● **Problem**:
Go through the lines below and copy each one that holds the string "nose".

● **Source records**:
== == ==

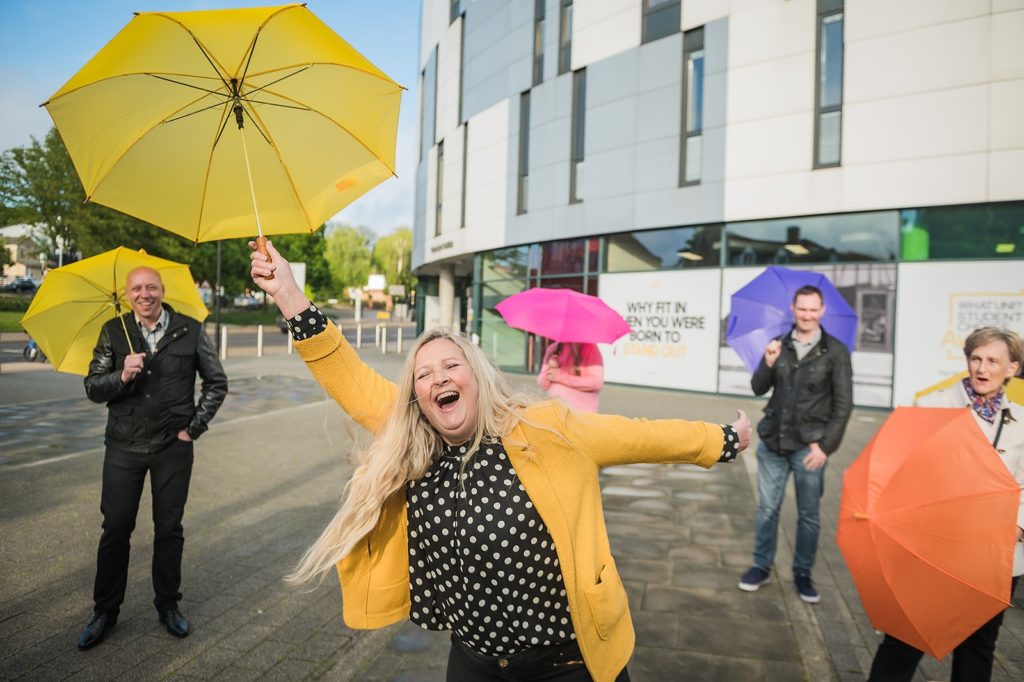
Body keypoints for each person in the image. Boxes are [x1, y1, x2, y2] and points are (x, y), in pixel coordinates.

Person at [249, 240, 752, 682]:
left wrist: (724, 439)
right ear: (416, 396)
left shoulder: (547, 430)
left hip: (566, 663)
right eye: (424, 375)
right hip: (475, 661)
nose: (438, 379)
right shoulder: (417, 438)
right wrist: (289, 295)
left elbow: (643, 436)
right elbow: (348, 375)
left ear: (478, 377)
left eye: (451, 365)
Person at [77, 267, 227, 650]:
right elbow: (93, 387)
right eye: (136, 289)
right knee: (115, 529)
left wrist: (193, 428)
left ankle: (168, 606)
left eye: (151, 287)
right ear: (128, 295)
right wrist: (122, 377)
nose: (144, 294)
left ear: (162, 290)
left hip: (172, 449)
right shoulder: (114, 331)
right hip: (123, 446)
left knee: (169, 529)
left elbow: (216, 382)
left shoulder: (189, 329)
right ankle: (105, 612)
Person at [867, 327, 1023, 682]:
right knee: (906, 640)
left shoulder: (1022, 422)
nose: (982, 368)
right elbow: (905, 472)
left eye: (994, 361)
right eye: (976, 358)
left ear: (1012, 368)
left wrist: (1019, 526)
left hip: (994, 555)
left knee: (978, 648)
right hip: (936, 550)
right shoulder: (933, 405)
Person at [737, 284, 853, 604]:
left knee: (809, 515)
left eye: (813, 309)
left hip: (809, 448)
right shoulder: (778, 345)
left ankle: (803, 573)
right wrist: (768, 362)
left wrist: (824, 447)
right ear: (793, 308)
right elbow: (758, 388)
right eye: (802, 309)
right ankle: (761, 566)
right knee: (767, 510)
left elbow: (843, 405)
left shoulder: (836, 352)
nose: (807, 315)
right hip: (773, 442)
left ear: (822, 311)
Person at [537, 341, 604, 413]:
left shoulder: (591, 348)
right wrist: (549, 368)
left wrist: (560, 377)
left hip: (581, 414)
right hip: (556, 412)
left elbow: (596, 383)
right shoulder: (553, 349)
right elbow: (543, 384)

== == ==

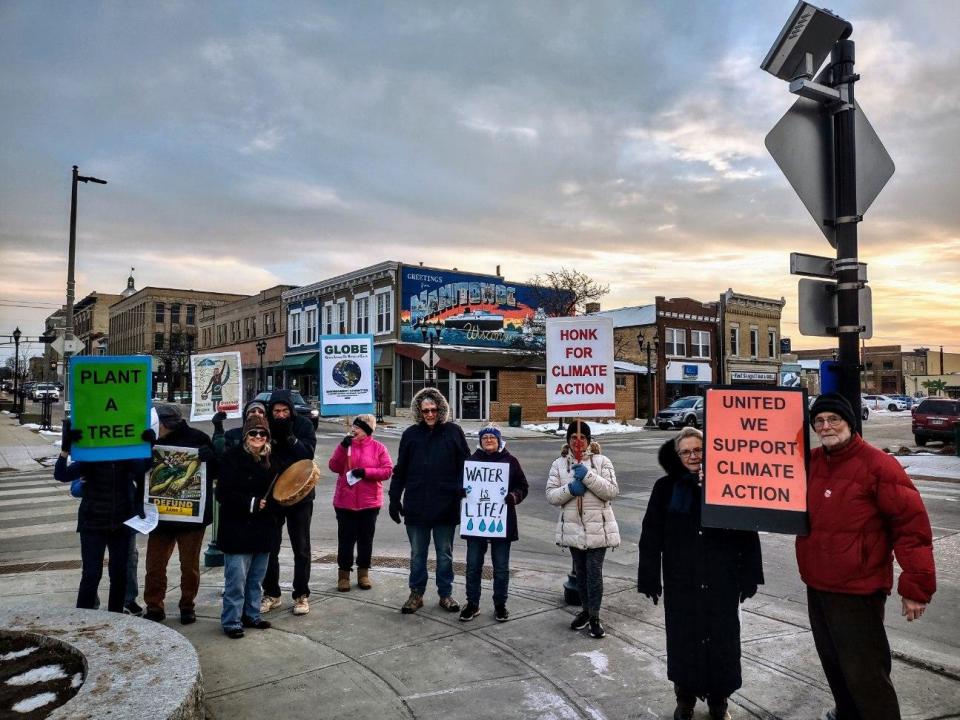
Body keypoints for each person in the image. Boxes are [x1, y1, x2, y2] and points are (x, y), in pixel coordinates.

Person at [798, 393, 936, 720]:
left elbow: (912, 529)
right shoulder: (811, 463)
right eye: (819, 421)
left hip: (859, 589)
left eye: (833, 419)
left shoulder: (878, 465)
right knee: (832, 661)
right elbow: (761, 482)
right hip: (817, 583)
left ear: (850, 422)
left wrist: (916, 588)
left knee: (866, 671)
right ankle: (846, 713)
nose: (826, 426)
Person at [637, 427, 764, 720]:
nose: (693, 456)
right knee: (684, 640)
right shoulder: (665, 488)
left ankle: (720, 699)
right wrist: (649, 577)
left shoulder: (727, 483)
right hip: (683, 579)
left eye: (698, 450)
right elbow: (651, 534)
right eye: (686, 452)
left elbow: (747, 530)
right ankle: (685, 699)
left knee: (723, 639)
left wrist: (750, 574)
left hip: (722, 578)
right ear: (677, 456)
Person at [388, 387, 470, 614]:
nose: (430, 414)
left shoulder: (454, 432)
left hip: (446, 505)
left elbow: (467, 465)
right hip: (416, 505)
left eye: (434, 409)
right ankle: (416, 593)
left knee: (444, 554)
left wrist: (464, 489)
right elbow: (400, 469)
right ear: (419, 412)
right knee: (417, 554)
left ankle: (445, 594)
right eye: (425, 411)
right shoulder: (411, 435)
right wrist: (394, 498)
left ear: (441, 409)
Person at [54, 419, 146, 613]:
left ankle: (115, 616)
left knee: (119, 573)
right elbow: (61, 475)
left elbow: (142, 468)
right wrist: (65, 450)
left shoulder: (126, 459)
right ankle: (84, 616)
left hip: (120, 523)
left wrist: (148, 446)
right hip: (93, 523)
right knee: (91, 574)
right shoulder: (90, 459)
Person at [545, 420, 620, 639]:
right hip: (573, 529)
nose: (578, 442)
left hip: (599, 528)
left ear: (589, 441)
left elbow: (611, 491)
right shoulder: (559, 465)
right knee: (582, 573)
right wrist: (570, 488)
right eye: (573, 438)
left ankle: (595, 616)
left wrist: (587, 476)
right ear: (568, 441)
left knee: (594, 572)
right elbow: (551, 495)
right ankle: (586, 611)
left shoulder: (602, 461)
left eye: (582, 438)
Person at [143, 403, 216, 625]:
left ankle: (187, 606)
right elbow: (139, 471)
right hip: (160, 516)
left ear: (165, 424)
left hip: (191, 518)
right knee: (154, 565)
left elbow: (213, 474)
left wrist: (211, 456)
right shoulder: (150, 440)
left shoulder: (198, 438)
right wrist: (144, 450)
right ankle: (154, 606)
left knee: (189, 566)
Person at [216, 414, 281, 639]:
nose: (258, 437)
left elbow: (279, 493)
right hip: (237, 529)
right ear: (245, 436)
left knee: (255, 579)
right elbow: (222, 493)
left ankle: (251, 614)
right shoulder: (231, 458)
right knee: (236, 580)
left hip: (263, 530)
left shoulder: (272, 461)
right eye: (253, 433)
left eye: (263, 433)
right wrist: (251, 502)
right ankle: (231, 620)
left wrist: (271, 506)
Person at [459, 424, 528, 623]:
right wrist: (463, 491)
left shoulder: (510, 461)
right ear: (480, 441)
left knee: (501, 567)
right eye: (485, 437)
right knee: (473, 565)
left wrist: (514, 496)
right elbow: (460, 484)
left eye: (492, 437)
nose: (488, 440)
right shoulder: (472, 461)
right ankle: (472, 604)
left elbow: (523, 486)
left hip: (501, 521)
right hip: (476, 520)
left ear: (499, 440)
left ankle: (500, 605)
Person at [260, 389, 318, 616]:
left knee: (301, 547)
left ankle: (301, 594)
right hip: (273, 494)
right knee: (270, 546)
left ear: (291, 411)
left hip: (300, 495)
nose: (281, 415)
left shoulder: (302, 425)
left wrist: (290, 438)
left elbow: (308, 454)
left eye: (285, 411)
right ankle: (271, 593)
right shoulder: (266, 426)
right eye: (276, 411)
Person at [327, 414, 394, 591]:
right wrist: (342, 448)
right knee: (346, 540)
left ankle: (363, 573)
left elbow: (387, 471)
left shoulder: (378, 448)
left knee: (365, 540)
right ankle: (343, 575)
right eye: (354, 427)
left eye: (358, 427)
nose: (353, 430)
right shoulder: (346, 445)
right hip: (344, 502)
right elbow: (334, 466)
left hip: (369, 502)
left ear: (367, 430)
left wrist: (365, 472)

== == ==

● **Written solution**:
nose: (438, 379)
nose: (144, 294)
nose: (982, 368)
nose: (807, 315)
nose: (826, 426)
nose: (693, 456)
nose: (430, 414)
nose: (578, 442)
nose: (258, 437)
nose: (488, 440)
nose: (281, 415)
nose: (353, 430)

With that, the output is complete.